-- TEXT EXCERPT --
== Segment start ==

Month: May 2005

  • Authentic Brands

    My recent post about brand layering reminded me of something Kevin Fong mentioned at the ID Design Strategy conference. Companies like Polaroid and Westinghouse are now renting out their brands to other manufacturers, while the parent company puts an ironic layer of marketing frosting on top: “You can be sure… if it’s a Westinghouse.” Um, apparently we can’t. Click through to the small appliance category and the mask comes off, a giant list of “Salton Brands” (not “Salton Products” mind you).

    With brand layering, brand renting, and consumers taking the situation literally into their own hands, an authentic brand backed by an authentic company will be a rare and valuable asset. My current client has two offices full of authentic people doing authentic work under an authentic-but-little-known name, they’re feeling the pressure to grow, and the pure marketing path (as opposed to marketing great work) tempts them. It’s easy to talk about doing the right thing and focusing on the customer, but the reality — even in “good” companies — is much messier, requiring thoughtful conversation within the organization of how the products and processes on the drawing board will change the way they are perceived.

== Segment end ==

-- EXTRACTED MATERIAL --
== Segment start ==

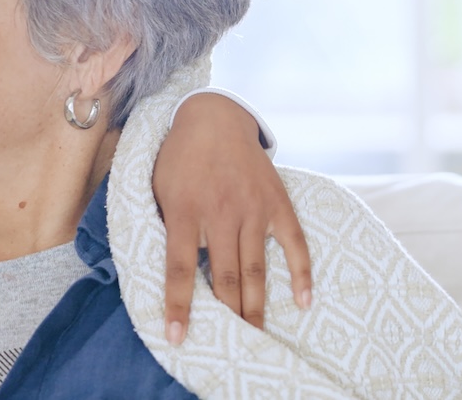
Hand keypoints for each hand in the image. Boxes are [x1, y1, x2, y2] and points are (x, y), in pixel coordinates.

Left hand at [152, 92, 312, 345]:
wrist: (213, 118)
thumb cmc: (179, 159)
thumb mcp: (159, 190)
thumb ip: (168, 228)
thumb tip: (173, 272)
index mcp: (185, 211)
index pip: (179, 268)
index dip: (178, 305)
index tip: (178, 335)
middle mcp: (221, 213)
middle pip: (224, 276)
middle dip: (226, 314)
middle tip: (231, 342)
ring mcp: (252, 209)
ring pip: (254, 268)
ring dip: (255, 305)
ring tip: (255, 333)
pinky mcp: (277, 203)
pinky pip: (294, 244)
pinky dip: (300, 274)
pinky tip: (302, 301)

== Segment end ==

-- WORK REQUEST 1 --
According to the post on authentic brands, which two companies are now renting out their brands to other manufacturers?
-- WORK REQUEST 2 --
Rewrite the post on authentic brands from "With brand layering, brand" up to and including "they are perceived.", substituting "partner" for "client".
The records are separate material and unrelated to the text.

-- TASK SOLUTION 1 --
Polaroid and Westinghouse.

-- TASK SOLUTION 2 --
With brand layering, brand renting, and consumers taking the situation literally into their own hands, an authentic brand backed by an authentic company will be a rare and valuable asset. My current partner has two offices full of authentic people doing authentic work under an authentic-but-little-known name, they’re feeling the pressure to grow, and the pure marketing path (as opposed to marketing great work) tempts them. It’s easy to talk about doing the right thing and focusing on the customer, but the reality — even in “good” companies — is much messier, requiring thoughtful conversation within the organization of how the products and processes on the drawing board will change the way they are perceived.